══ Supplied information ══
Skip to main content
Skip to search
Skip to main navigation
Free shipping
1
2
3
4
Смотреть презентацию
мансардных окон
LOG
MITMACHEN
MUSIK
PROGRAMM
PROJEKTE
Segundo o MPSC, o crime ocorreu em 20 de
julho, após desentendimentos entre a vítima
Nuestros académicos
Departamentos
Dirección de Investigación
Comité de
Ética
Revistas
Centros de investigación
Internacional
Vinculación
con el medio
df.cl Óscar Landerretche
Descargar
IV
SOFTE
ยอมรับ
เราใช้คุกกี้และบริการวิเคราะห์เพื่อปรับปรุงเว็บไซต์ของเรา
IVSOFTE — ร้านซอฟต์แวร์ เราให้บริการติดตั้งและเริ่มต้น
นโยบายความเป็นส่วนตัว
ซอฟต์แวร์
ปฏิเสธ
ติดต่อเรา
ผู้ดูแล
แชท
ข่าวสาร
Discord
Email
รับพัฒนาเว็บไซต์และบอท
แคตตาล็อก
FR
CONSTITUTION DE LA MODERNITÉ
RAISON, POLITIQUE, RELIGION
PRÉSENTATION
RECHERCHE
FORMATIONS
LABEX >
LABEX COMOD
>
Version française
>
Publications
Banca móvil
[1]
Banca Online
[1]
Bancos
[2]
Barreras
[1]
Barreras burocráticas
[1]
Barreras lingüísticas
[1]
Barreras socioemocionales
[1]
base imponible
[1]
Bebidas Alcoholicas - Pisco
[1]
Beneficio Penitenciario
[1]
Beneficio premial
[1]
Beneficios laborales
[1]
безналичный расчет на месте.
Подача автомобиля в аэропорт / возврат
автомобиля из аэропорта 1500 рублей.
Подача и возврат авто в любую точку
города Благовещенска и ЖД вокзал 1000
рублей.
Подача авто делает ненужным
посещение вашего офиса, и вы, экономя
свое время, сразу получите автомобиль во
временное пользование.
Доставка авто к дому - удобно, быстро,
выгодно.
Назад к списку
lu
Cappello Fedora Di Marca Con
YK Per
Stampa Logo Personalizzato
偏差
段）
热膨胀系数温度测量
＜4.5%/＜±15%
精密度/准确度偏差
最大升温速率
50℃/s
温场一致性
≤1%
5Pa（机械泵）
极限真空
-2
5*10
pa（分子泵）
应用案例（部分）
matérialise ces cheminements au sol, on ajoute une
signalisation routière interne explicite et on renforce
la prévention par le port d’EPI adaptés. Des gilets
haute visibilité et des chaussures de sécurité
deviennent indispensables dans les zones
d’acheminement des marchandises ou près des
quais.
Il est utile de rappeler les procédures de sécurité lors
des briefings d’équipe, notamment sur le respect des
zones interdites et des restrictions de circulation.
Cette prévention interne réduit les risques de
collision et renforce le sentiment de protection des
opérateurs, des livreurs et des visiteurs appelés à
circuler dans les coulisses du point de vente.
═══
Work to complete:
Please reproduce all of the material above line for line, keeping every word, number, and symbol unchanged.

Result of the task:
Skip to main content
Skip to search
Skip to main navigation
Free shipping
1
2
3
4
Смотреть презентацию
мансардных окон
LOG
MITMACHEN
MUSIK
PROGRAMM
PROJEKTE
Segundo o MPSC, o crime ocorreu em 20 de
julho, após desentendimentos entre a vítima
Nuestros académicos
Departamentos
Dirección de Investigación
Comité de
Ética
Revistas
Centros de investigación
Internacional
Vinculación
con el medio
df.cl Óscar Landerretche
Descargar
IV
SOFTE
ยอมรับ
เราใช้คุกกี้และบริการวิเคราะห์เพื่อปรับปรุงเว็บไซต์ของเรา
IVSOFTE — ร้านซอฟต์แวร์ เราให้บริการติดตั้งและเริ่มต้น
นโยบายความเป็นส่วนตัว
ซอฟต์แวร์
ปฏิเสธ
ติดต่อเรา
ผู้ดูแล
แชท
ข่าวสาร
Discord
Email
รับพัฒนาเว็บไซต์และบอท
แคตตาล็อก
FR
CONSTITUTION DE LA MODERNITÉ
RAISON, POLITIQUE, RELIGION
PRÉSENTATION
RECHERCHE
FORMATIONS
LABEX >
LABEX COMOD
>
Version française
>
Publications
Banca móvil
[1]
Banca Online
[1]
Bancos
[2]
Barreras
[1]
Barreras burocráticas
[1]
Barreras lingüísticas
[1]
Barreras socioemocionales
[1]
base imponible
[1]
Bebidas Alcoholicas - Pisco
[1]
Beneficio Penitenciario
[1]
Beneficio premial
[1]
Beneficios laborales
[1]
безналичный расчет на месте.
Подача автомобиля в аэропорт / возврат
автомобиля из аэропорта 1500 рублей.
Подача и возврат авто в любую точку
города Благовещенска и ЖД вокзал 1000
рублей.
Подача авто делает ненужным
посещение вашего офиса, и вы, экономя
свое время, сразу получите автомобиль во
временное пользование.
Доставка авто к дому - удобно, быстро,
выгодно.
Назад к списку
lu
Cappello Fedora Di Marca Con
YK Per
Stampa Logo Personalizzato
偏差
段）
热膨胀系数温度测量
＜4.5%/＜±15%
精密度/准确度偏差
最大升温速率
50℃/s
温场一致性
≤1%
5Pa（机械泵）
极限真空
-2
5*10
pa（分子泵）
应用案例（部分）
matérialise ces cheminements au sol, on ajoute une
signalisation routière interne explicite et on renforce
la prévention par le port d’EPI adaptés. Des gilets
haute visibilité et des chaussures de sécurité
deviennent indispensables dans les zones
d’acheminement des marchandises ou près des
quais.
Il est utile de rappeler les procédures de sécurité lors
des briefings d’équipe, notamment sur le respect des
zones interdites et des restrictions de circulation.
Cette prévention interne réduit les risques de
collision et renforce le sentiment de protection des
opérateurs, des livreurs et des visiteurs appelés à
circuler dans les coulisses du point de vente.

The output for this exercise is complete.